"What now?"
Jamelia stares at him, a hint of moisture around her eyes. "Now's the bit where you decide whether to shoot me," she says simply.
[ ] Execute (x1.5)
[ ] Don't Execute
-4 Reputation with John Kessler (???)
This isn't the Director Belltower he knew.
But then again, who
was Director Jamelia Belltower anyway?
Kessler thinks through the possibilities at lightspeed, the hum of his overclocked ADEI the only sound in the silent room. Neffandery? He discards the thought after a moment; if Jamelia was some sort of undercover Nephandi, all she'd had to do was try slightly less hard to get killed in Moscow, and the entire world would've burned. Was she an imposter? Unlikely; someone faking the Director would try to fit seamlessly into her previous life, instead of upending it with such an obvious change-of-pace like this. Was it a gesture of trust? John barely suppressed a laugh at the thought of an NWO agent actually
trusting someone.
Was she subverted by Control in the past? Most definitely. Was she
still subverted by them? Well...Moscow. He didn't have anything concrete, just a spirit claiming to represent Control, (and he'd sawed the body it was possessing in half with his Thunderhead, so good luck interrogating the corpse) and of course the invasion of giant robots and subversion of Union assets and all that jazz. He had a good idea about what happened to folks stuck out in the Black for too long without a way to phone home, and with over a decade out there, he could only imagine what Control had gotten up to in the meantime. Yet the Director had fought the EDE incursion, gotten within inches of losing her life to seal it, and he had no doubt that whoever had been able to subvert entire armies of HITMarks would've turned those same skills on whatever little-C controls or killswitches she still had buried.
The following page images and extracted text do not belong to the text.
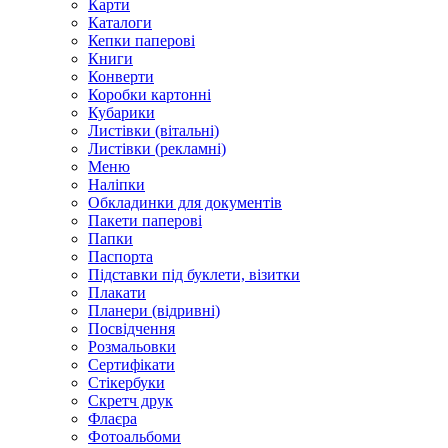
Карти
Каталоги
Кепки паперові
Книги
Конверти
Коробки картонні
Кубарики
Листівки (вітальні)
Листівки (рекламні)
Меню
Наліпки
Обкладинки для документів
Пакети паперові
Папки
Паспорта
Підставки під буклети, візитки
Плакати
Планери (відривні)
Посвідчення
Розмальовки
Сертифікати
Стікербуки
Скретч друк
Флаєра
Фотоальбоми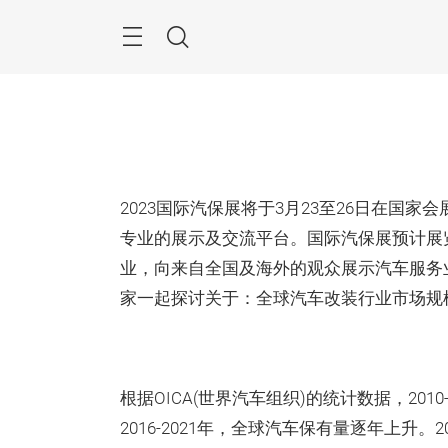
跳
过
菜
搜
单
索
2023国际汽保展将于3月23至26日在国
专业的展示及交流平台。国际汽保展预计展览
业，向来自全国及海外的观众展示汽车服务
家一起探讨关于：全球汽车改装行业市场规
根据OICA(世界汽车组织)的统计数据，20
2016-2021年，全球汽车保有量逐年上升。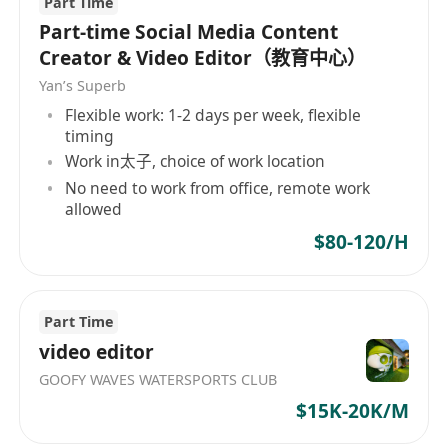
Part Time
3. 工作特質
Part-time Social Media Content
Creator & Video Editor（教育中心）
· 守時、擅長遠端協作
Yan’s Superb
Flexible work: 1-2 days per week, flexible
· 能快速產出多版本測試素材
timing
Work in太子, choice of work location
· 對 AI 版權、肖像權、音樂授權有基本認知
No need to work from office, remote work
allowed
額外說明
$80-120/H
· 此職位適合已有剪接基礎、想轉型或擴充 AI 製作
能力的自由工作者
Part Time
video editor
· 歡迎香港及海外申請者，時區彈性
GOOFY WAVES WATERSPORTS CLUB
$15K-20K/M
· 可依項目報價或長期合作，收費方式（每條片固定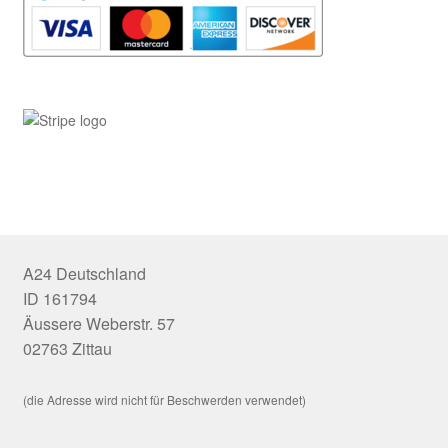
A24 Deutschland
ID 161794
Äussere Weberstr. 57
02763 Zittau
(die Adresse wird nicht für Beschwerden verwendet)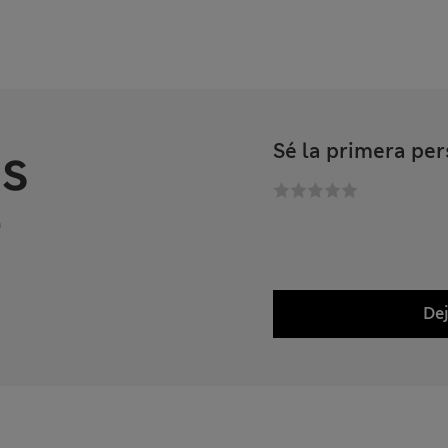
s
Sé la primera per
n
Dej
"I'm noticing a distinct lack of bullets or words from you, Mr. Kessler. Should I be worried?" she asks, with a lilt in her voice.
"Shaddup," he responds brusquely. He has to assume she's smarter than him, that she's looked through the ramifications and seen the possibilities. If the Director was still subverted, if that Man in White had gotten back into her head, could he be risking his subverted asset to try and bring in Kessler as a deluded ally? Or was she serving the same ideals but different masters; did he have to worry about her noticing his habit of talking to the spirits in his guns...or the Reality Deviants he called family?
Fuckin' noo-whoos, this is why no one likes you people. John could really use a chance to shoot something right now. Ideally it'd be something that deserved it, and
really ideally it'd shoot back too, but right now he'll take what he can get.
Too many variables. Too many possibilities. Too many wheels within wheels, plots reaching back decades and plans he can barely comprehend, let alone understand. John's splashed around in the kiddie pool of conspiracies before, but the tiny woman in the hijab has just pulled back the curtain and now he's looking at the goddamned Pacific Ocean. He doesn't know how to sail those kinds of waters without getting sunk, and he can't swim to save his life. (literally
and figuratively) When your boss might have actually been part of Panopticon-that-was, you're definitely in need of some metaphorical dry land to stand on.
John Kessler reaches out, and punches Director Jamelia Belltower.
That, he understood just fine.
He's pulled the punch, of course, so the short woman is 'only' knocked backwards into the couch, blood flying from her nose. John stands up and towers over her as she gasps in shock. "That's for puttin' this all on me," he growls.
He sees blood. That's a good sign; spirits don't bleed. But as she's knocked silly, in those moments where she isn't sure whether he's about to slap her or kill her, he sees something else: acceptance. Not the blank stare of a drone being abandoned by its controllers, not the shock of a master plan gone awry, just the calm face of a tired old woman ready to meet her fate. He can work with that.
The tired old man grabs his flask of brandy and hands it to her. "An' that's for helpin' you through it." Kessler drops back on the couch, which groans and finally gives way in a shower of fluff and splinters, and points a finger at her. "Tell me what you know - Vigilance, Panopticon, your past, everything. Don't leave a thing out."
Trust? He never trusted Jamelia Belltower in the first place, not with anything important. He still doesn't, if he's being honest with himself. But he can listen to the stories of a broken-down black-ops agent, and keep her secrets safe. He - no, the world - owes her that much.